Consentir é dar permissão
Consentir é dar permissão

É urgente que o entendimento de consentimento passe a ser o de primeiro perguntar para só depois agir.

Consentir é dar permissão.

Consentir é autorizar.

Consentir é concordar.

Ao menos de acordo com o dicionário.

Para nós mulheres, consentir também é a linha imaginária que deveria separar nossos corpos, nossos espaços, nossos desejos, nossa segurança, nossa autonomia e nossa liberdade do que para o dicionário é “ação ou efeito de empregar força física ou intimidação moral contra alguém”, ou seja, da violência.

Deveria.

Digo isso porque o consentimento não é compreendido como algo positivo, desta forma sendo o sim a palavra mágica que deveria ser dada antes da ação, ao invés disso é compreendida como negativo, ou seja, é o não que determina o consentimento, tanto que a famosa campanha diz “NÃO É NÃO” em vez de “PEÇA PERMISSÃO ANTES DE AGIR”.

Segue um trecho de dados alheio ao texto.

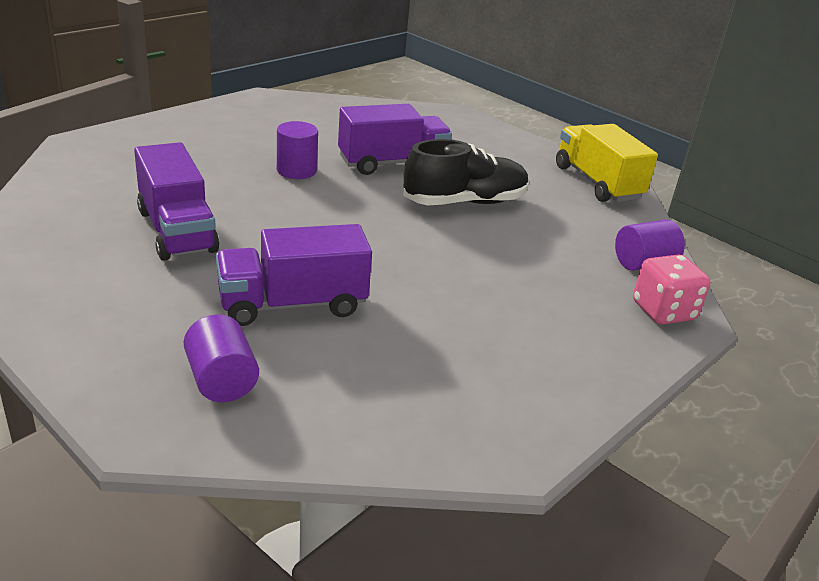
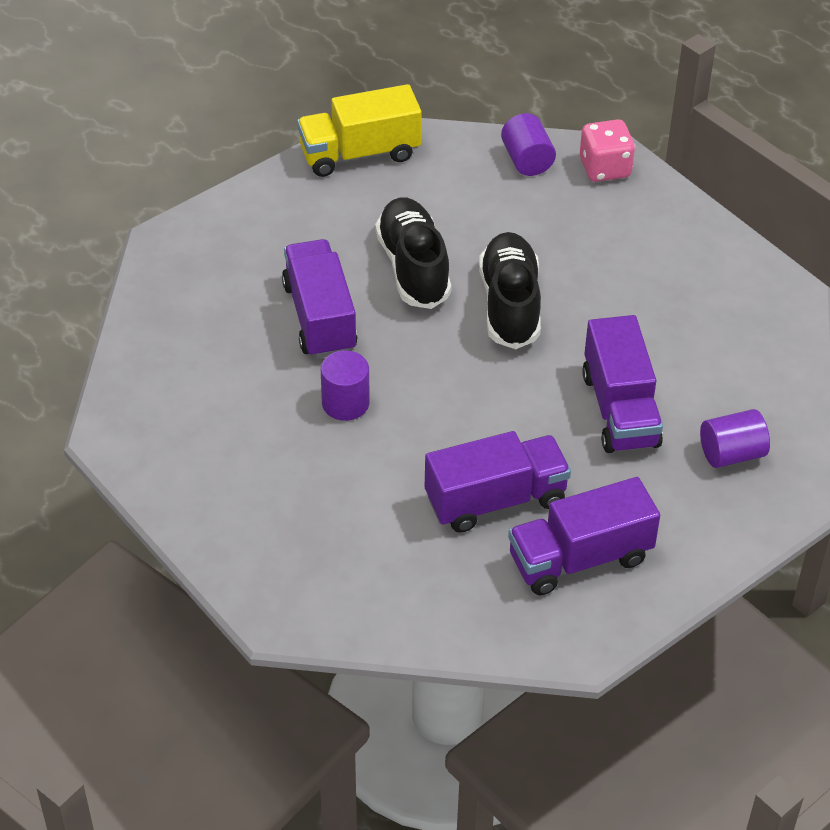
camera: 80 degrees left, 15 degrees up
(91, 271) = (579, 558): none -> purple truck
(431, 247) = (510, 304): none -> black shoe

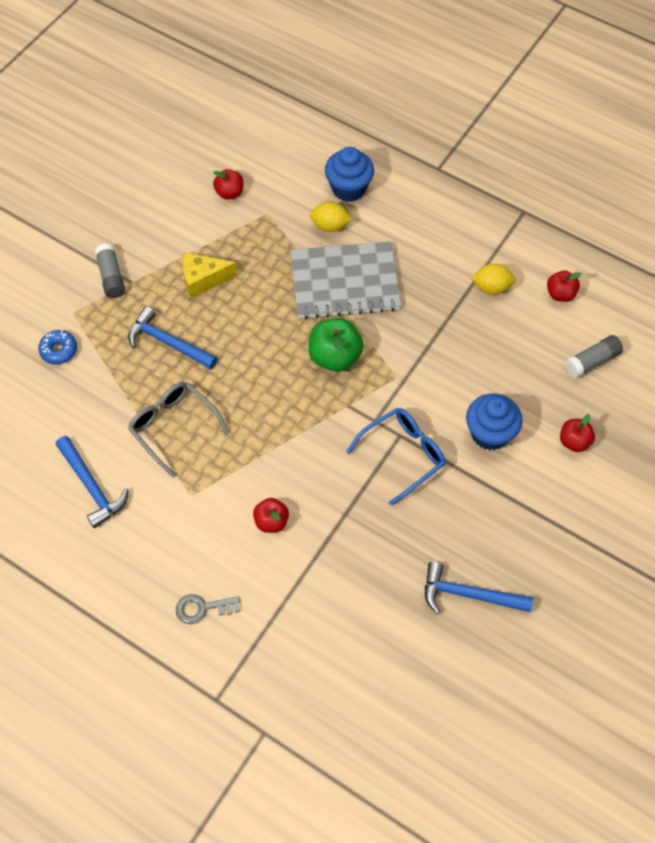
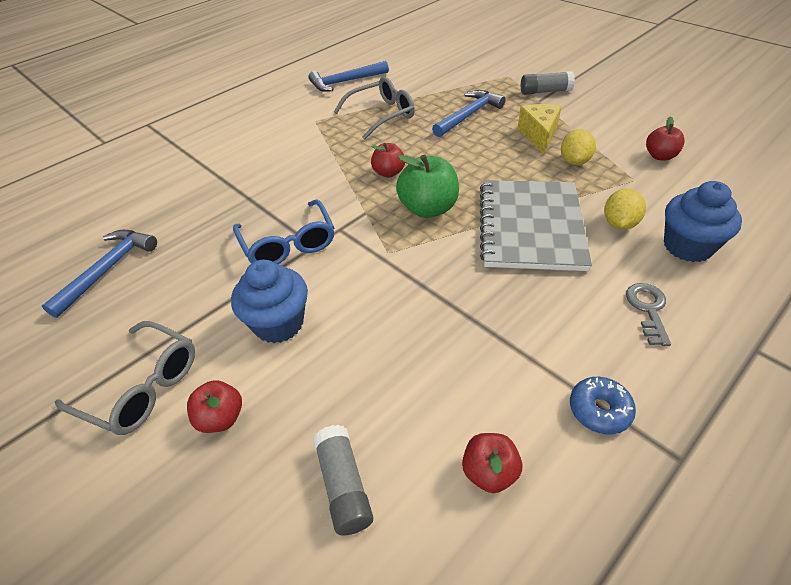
camera: 105 degrees right, 15 degrees down
(59, 350) = (471, 70): blue donut -> blue donut (599, 410)
(202, 608) = (218, 121): grey key -> grey key (648, 309)
(271, 521) = (267, 156): red apple -> red apple (388, 173)
(491, 287) = (511, 373): yellow lemon -> yellow lemon (574, 161)
(568, 502) = (142, 387): none -> grey glasses

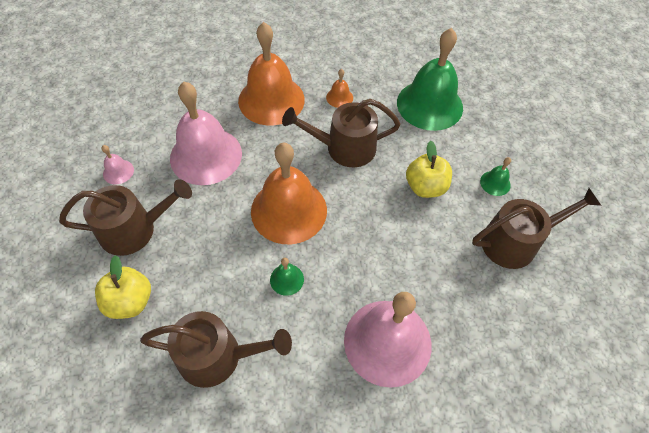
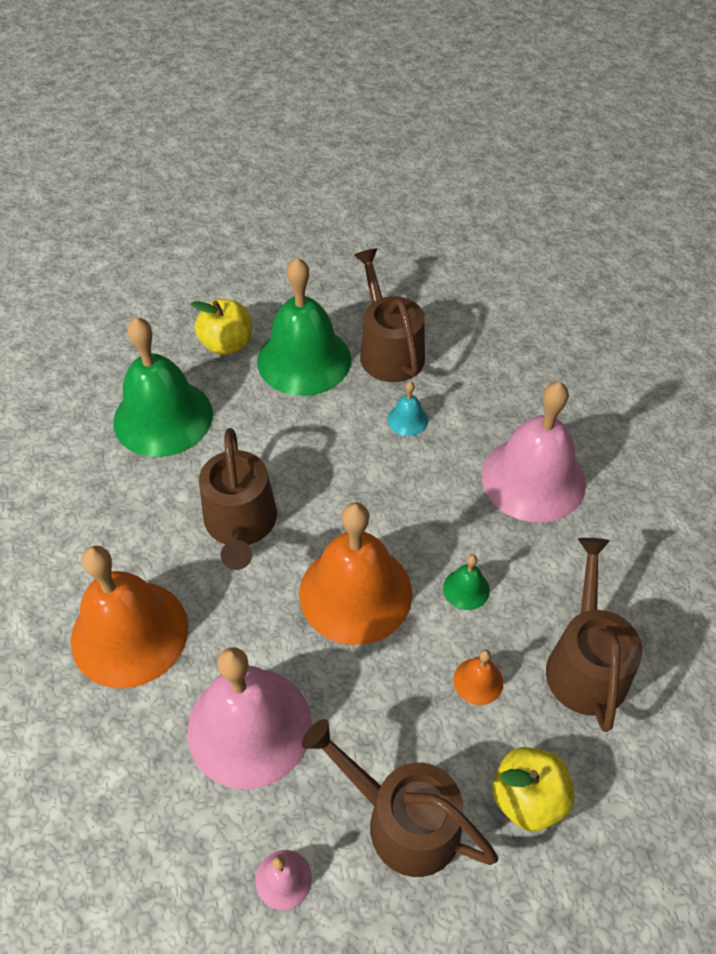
camera: 90 degrees left, 5 degrees down
(134, 230) = (403, 820): brown watering can -> brown watering can turned 45 degrees counterclockwise
(339, 97) = (135, 531): orange bell -> orange bell (478, 681)
(425, 187) = (311, 431): yellow apple -> yellow apple (227, 344)
(442, 251) = (407, 419): none -> turquoise bell
(495, 183) = (304, 360): green bell -> green bell, size x2.42

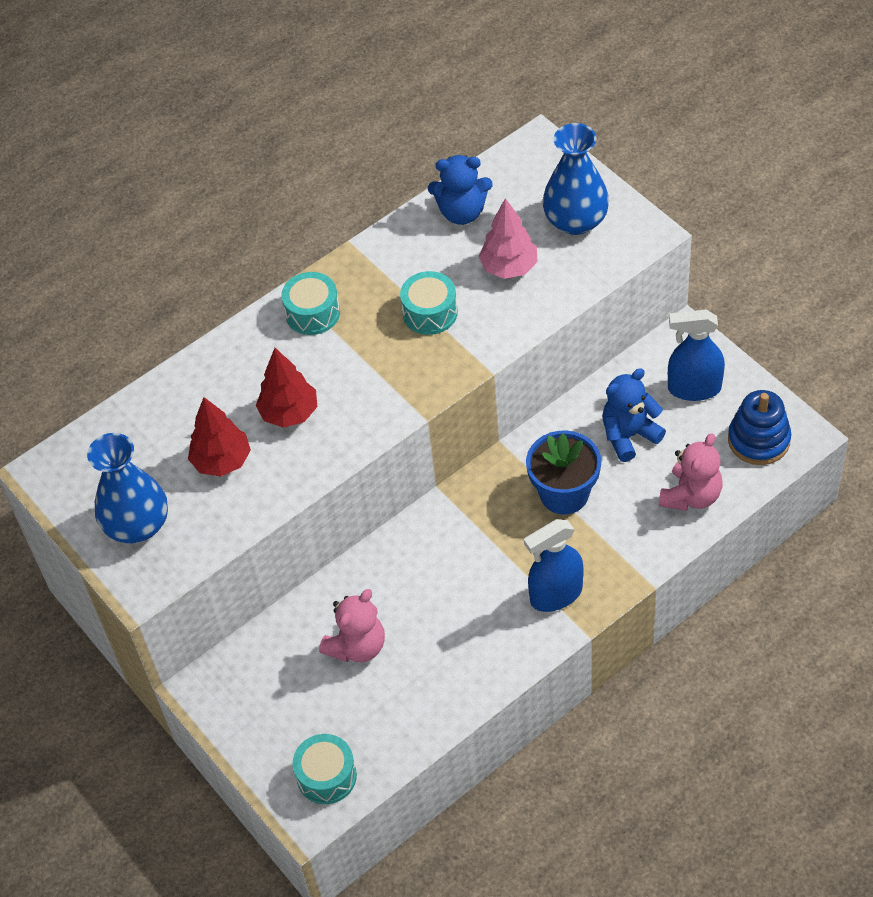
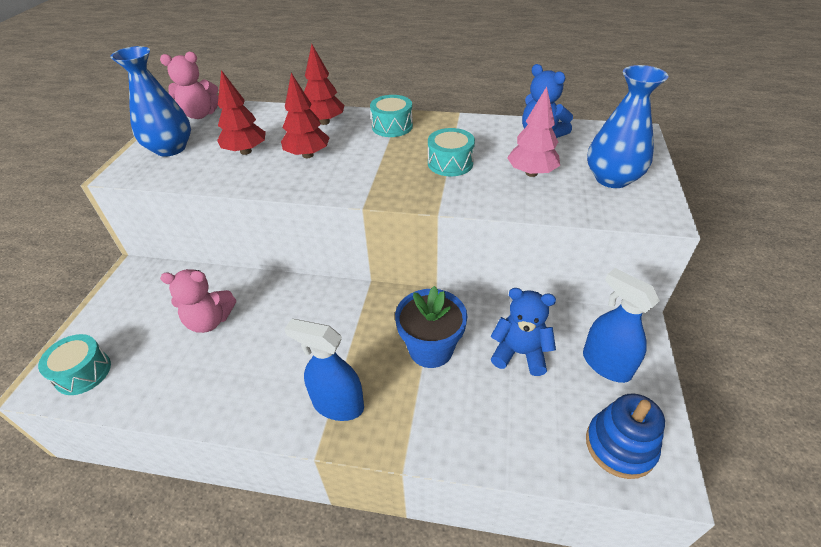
camera: 45 degrees right, 10 degrees down
(235, 363) = (324, 122): none -> red tree
(691, 496) = (514, 434): pink teddy bear -> pink teddy bear (200, 114)

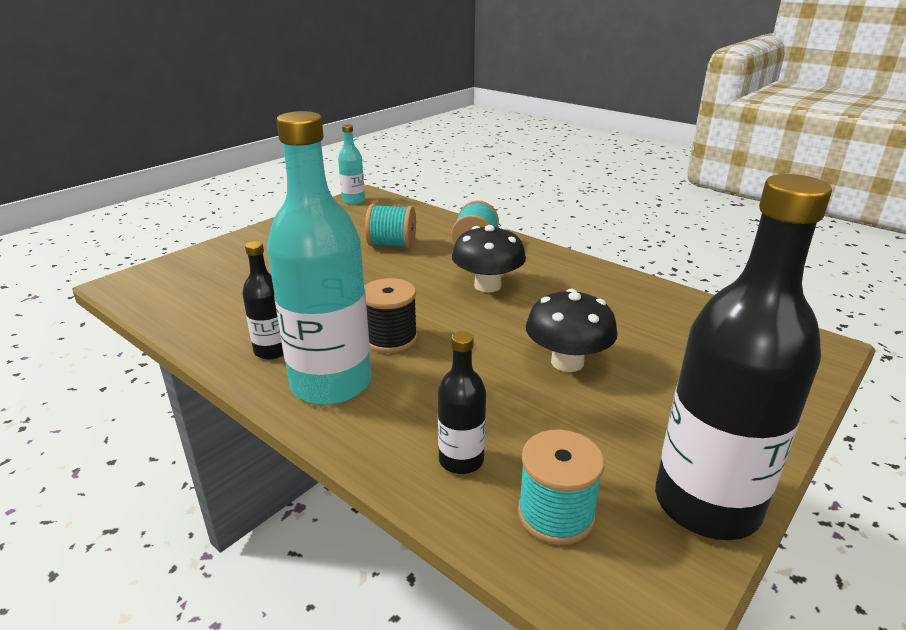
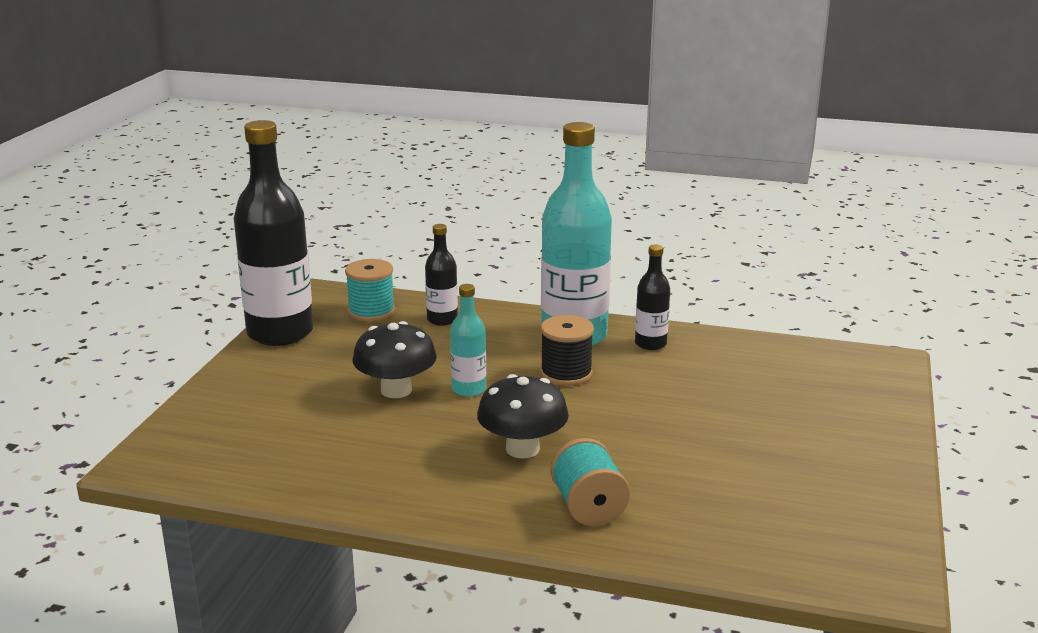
camera: 155 degrees right, 5 degrees down
(353, 201) = (886, 561): turquoise bottle -> turquoise bottle (468, 389)
(392, 245) = (699, 480): turquoise spool -> none

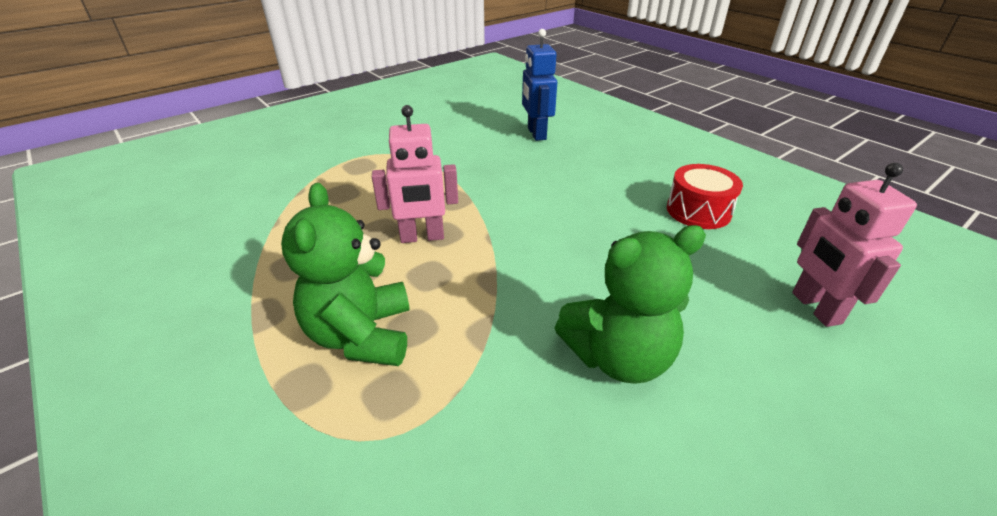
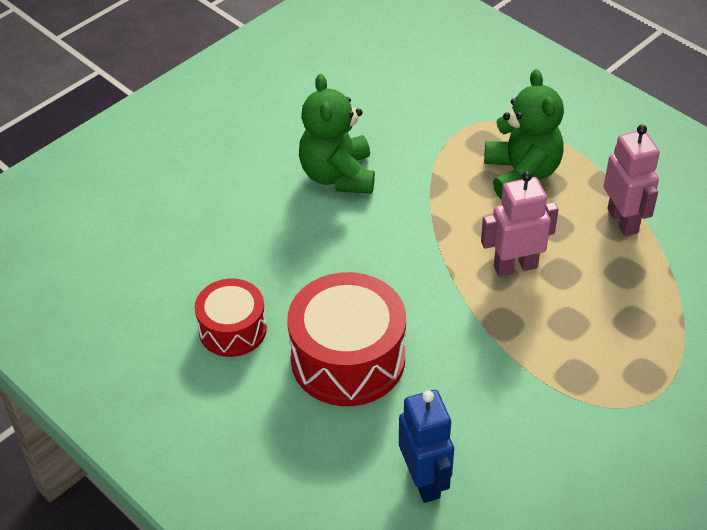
camera: 175 degrees right, 10 degrees up
(590, 187) = (348, 359): none -> red drum
(618, 357) = (338, 176): green teddy bear -> green teddy bear turned 75 degrees counterclockwise
(815, 308) = (178, 225): pink robot -> pink robot (623, 221)

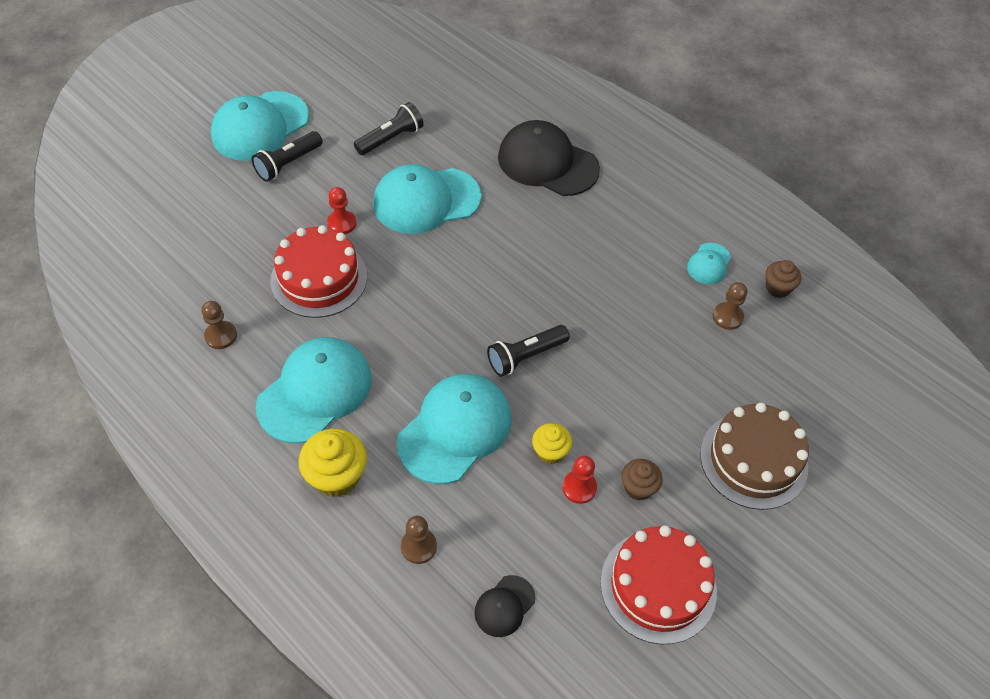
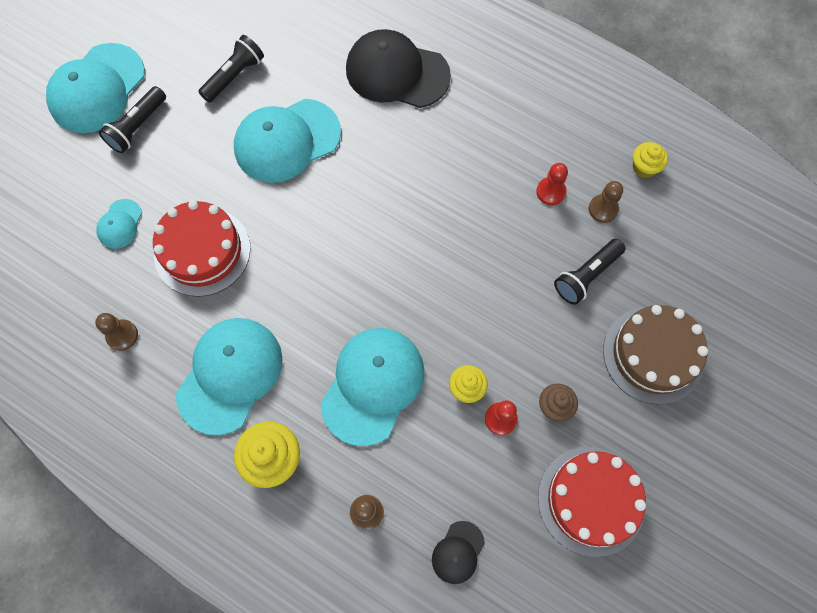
camera: 10 degrees left, 15 degrees up
(342, 223) = (209, 184): red pawn -> red pawn (551, 192)
(525, 357) = (422, 293): black flashlight -> black flashlight (586, 276)
(709, 264) = (575, 154): turquoise cap -> turquoise cap (120, 224)
(777, 288) = (644, 167): brown cupcake -> yellow cupcake

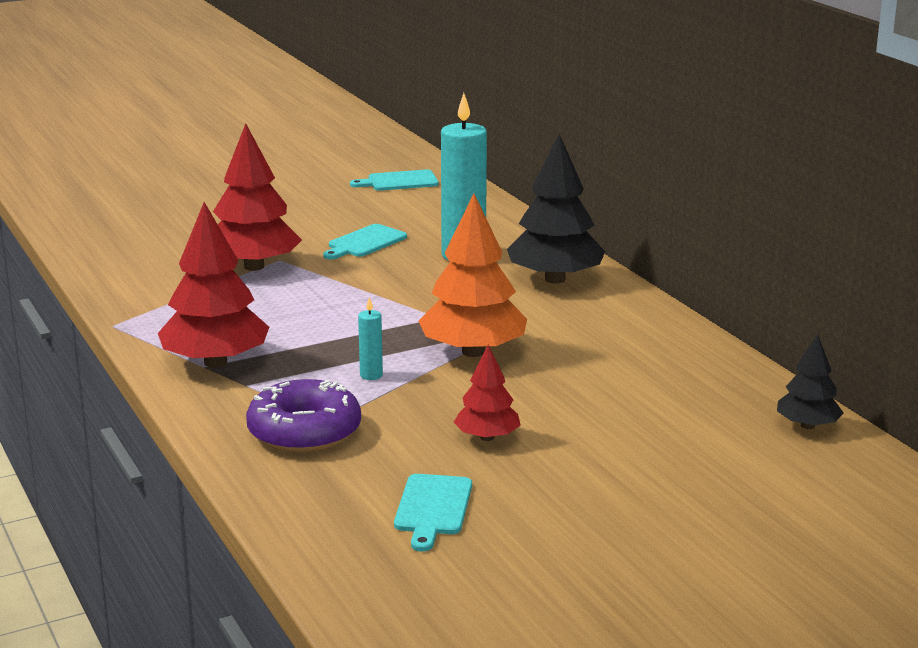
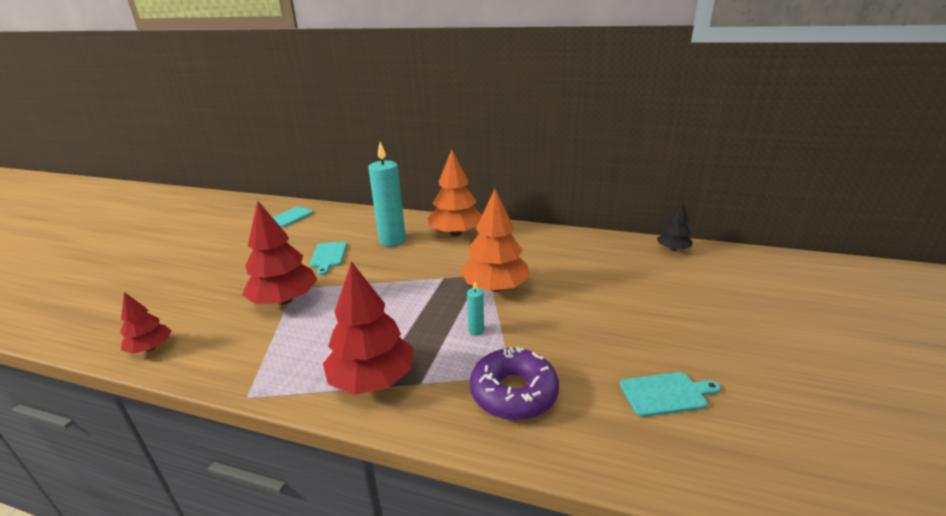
camera: 45 degrees left, 5 degrees up
(432, 508) = (666, 394): turquoise cutting board -> turquoise cutting board turned 60 degrees counterclockwise
(487, 437) = (596, 331): red tree -> red tree (150, 348)
(555, 279) = (456, 233): black tree -> orange tree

Então por essa lógica se você não disse não, logo, você disse sim, mesmo que nenhuma pergunta jamais tenha te sido feita.

“Ela não disse não”, “ela não disse que não gostava”, “ela não disse que não podia”, “ela não disse que não queria”… assim primeiro somos tocadas, empurradas, surpreendidas por nudes em nossos celulares, primeiro temos nosso espaço violado e nossa intimidade invadida para daí dizermos “NÃO” e torcer para que entendam que “NÃO É NÃO!”.

Em locais como festas e boates LGBT é muito comum perceber como os gays tratam as mulheres, não há qualquer noção de limite, eles acreditam que podem esfregar seus corpos nos nossos, nos empurrar, tocar nossos cabelos, falar perto dos nossos rostos e se meterem em nossas rodinhas de amigas porque na cabeça do homem gay há uma licença para tratarem mulheres da forma que bem entenderem porque “sendo gays, não oferecem risco, logo não precisam de consentimento”, entretanto, se esquecem que são homens, mais, que mesmo se fossem mulheres, o cuidado e o respeito com as outras são critérios fundamentais para uma boa convivência em sociedade.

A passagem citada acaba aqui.